How to Promote Student Interaction in Online Courses (CTL Report #5)

Photo by Compare Fibre on Unsplash

I attended the Center for Teaching and Learning (CTL) workshop titled Humanizing Your Online Course: Strategies to Promote Learner Interaction in Online Courses on April 19th, 2021. The description for this workshop is below:

“In online courses, creating a human connection is important to deal with the emotional distraction that prevents students from performing to their full potential (Jaggars & Xu, 2016). Collaborative work can help build a learning community that encourages critical thinking, provides cognitive support to learners, and promotes a deeper understanding of the material. This session will share research-based strategies for creating socially interactive learning in online environments. Strategies include team-based projects, collaborative work, discussion formats, and peer reviews to enhance learner-learner interaction.”


In this workshop, Ayesha Sadaf, presented on strategies to promote student interaction within online courses.
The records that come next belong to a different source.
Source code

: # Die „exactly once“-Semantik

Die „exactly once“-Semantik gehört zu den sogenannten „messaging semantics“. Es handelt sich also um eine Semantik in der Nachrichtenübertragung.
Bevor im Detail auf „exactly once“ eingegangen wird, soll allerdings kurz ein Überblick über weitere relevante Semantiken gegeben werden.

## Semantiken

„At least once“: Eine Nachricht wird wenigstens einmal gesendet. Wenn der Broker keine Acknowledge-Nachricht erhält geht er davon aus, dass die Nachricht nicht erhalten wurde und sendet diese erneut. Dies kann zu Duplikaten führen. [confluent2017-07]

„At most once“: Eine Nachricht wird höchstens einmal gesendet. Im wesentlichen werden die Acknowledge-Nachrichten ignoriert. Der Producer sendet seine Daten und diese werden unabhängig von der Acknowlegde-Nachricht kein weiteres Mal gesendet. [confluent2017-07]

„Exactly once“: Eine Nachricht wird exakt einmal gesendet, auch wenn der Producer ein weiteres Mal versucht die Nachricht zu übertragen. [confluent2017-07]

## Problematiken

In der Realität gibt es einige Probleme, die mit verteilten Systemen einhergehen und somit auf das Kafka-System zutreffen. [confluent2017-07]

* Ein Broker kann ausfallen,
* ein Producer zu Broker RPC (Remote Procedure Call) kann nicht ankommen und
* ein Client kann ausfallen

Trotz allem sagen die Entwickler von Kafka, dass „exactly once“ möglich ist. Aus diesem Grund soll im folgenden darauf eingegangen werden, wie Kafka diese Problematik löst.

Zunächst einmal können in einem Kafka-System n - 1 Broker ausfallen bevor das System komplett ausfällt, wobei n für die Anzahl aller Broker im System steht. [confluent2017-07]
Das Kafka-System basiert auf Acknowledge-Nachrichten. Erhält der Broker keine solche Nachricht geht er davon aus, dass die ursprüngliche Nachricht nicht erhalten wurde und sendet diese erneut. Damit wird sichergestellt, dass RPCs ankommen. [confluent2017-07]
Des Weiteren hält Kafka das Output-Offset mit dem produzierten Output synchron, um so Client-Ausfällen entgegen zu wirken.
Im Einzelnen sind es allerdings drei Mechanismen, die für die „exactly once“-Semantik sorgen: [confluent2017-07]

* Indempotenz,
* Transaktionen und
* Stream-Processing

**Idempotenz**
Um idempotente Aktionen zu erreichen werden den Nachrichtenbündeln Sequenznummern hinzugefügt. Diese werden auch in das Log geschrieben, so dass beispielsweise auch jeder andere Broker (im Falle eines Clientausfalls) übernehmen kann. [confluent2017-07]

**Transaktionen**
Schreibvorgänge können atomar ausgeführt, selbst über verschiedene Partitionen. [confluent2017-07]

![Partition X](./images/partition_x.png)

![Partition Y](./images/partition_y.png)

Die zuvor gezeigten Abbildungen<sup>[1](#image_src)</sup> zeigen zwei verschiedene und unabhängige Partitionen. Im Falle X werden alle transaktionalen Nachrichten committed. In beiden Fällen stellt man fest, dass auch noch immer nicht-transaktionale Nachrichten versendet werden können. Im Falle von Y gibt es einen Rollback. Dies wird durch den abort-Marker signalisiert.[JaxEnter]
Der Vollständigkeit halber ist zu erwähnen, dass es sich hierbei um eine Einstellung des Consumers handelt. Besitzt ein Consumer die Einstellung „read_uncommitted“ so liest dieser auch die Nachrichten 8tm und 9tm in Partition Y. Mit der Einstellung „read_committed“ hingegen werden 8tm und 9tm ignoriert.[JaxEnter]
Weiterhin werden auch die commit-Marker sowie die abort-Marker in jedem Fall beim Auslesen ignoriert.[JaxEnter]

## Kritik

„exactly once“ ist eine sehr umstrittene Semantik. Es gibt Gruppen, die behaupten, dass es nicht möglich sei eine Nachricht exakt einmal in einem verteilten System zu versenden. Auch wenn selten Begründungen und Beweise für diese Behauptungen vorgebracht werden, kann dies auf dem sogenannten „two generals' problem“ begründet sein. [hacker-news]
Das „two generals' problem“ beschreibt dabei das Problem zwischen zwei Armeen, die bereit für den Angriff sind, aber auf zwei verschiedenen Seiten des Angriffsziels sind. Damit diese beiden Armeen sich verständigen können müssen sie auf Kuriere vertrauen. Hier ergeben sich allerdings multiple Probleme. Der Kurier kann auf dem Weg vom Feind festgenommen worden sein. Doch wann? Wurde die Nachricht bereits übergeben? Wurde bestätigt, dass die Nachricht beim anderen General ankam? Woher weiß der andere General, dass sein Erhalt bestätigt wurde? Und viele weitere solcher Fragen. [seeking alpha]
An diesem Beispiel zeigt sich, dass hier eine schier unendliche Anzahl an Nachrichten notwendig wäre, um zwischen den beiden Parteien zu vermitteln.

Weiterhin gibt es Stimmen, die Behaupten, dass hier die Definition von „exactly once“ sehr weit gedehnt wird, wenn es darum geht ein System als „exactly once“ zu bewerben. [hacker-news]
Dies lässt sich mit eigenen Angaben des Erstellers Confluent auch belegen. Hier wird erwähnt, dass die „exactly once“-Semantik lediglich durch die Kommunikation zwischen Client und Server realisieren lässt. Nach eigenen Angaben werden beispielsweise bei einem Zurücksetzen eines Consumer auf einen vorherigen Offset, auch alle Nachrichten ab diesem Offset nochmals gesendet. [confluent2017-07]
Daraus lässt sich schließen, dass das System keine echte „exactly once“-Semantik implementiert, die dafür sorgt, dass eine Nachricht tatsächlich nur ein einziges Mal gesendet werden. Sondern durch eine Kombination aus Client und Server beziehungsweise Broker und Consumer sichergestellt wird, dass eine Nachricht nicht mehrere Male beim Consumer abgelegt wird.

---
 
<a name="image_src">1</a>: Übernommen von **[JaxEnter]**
With the Covid-19 pandemic, most (if not all) courses had to quickly adjust and switch to online formats. But this switch also brought about its own set of challenges. There is an importance in student engagement and collaborate learning experiences, but how could we continue to encourage this when everything is online?

The first strategy discussed was to design interaction. To do this, the following steps were given:

  1. Identify the learning objectives for both the overall course and the individual module(s);
  2. Identify the core concepts that students need to learn;
  3. Select the activities and the tools to foster interaction; and
  4. Provide detailed instructions, guidelines, and evaluation criteria.

Not only are we choosing activities and tools to help encourage interaction, but it is also so important to design the overall learning goals first. Then the interactions can be designed around those goals.

Next, various strategies were presented to help foster learner-learner interaction:

  • Have an introductory discussion. This could, for example, include some ice breaker activities to get students talking to talking.
  • Use various class activities (strategies) that require interaction. Some examples given were having case-based discussions, role-play, debates, and brainstorming.
  • Create discussion questions to encourage student responses, questions, more discussions, and reflections.
  • Encourage students to share their work. Sharing work can also be a great way to learn — students get to see other ways of working through problems while also explaining their own methods.
  • Use team-based projects or assignments.
  • Incorporate peer feedback on projects.

At the end of the discussion, it was also mentioned that the success of the activity and overall learning experience depends on both the “nature of an interaction” and “how [that] interaction is facilitated.” In online formats, these interactions would need to be facilitated through some technological medium, and so some adjustments may need to be made as compared to in-person classes. We also need to remember that the interaction “must serve an instructional purpose” – we should not get caught up in the technology and forget the initial learning goals.